= Che Engku Chesterina =

Indonesian ballerina and Malaysian royal

Che Engku Chesterina (born Chesterina Sim-Zecha in 1943) is a former Indonesian ballerina who became a Malaysian royal after marrying Tunku Tan Sri Abdullah, a prince of Negeri Sembilan and founder of Melewar Group.

Che Engku Chesterina was born into the Lauw-Sim-Zecha family, a prominent Peranakan family of the Cabang Atas or the Chinese gentry of colonial Indonesia. She is descended from Louisa Zecha, an Indo planter of Bohemian descent, by her second marriage to Sim Keng Koen, the first Kapitein der Chinezen of Sukabumi, the Dutch-appointed head of the local Chinese community. She is also a cousin of the hotelier and founder of Aman Resorts, Adrian Zecha.

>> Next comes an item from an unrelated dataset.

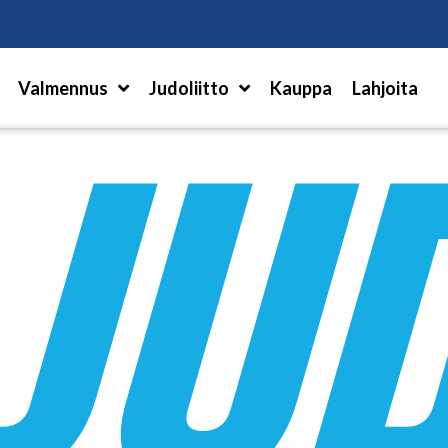
Hae
Valmennus
Judoliitto
Kauppa
Lahjoita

Chesterina Sim-Zecha moved to England to study ballet in 1956 at The Legat School under the tutelage of Madam Nadine Nicolaeva-Legat. While working in Rodgers and Hammerstein's musical, “Flower Drum Song” in London's West End, Sir Peter Wright discovered Chesterina's exceptional talent. She was given the starring role of Odette in Swan Lake at the Festival of Cork. She then joined as one of the pioneer dancers of Stuttgart Ballet in Germany under John Cranko.

Chesterina retired from dancing in 1973 when she married into the royal house of Negeri Sembilan. Upon marriage, she acquired the royal title of Che Engku or princess. She is the Honorary Patron of the Central School of Classical Ballet in Western Australia.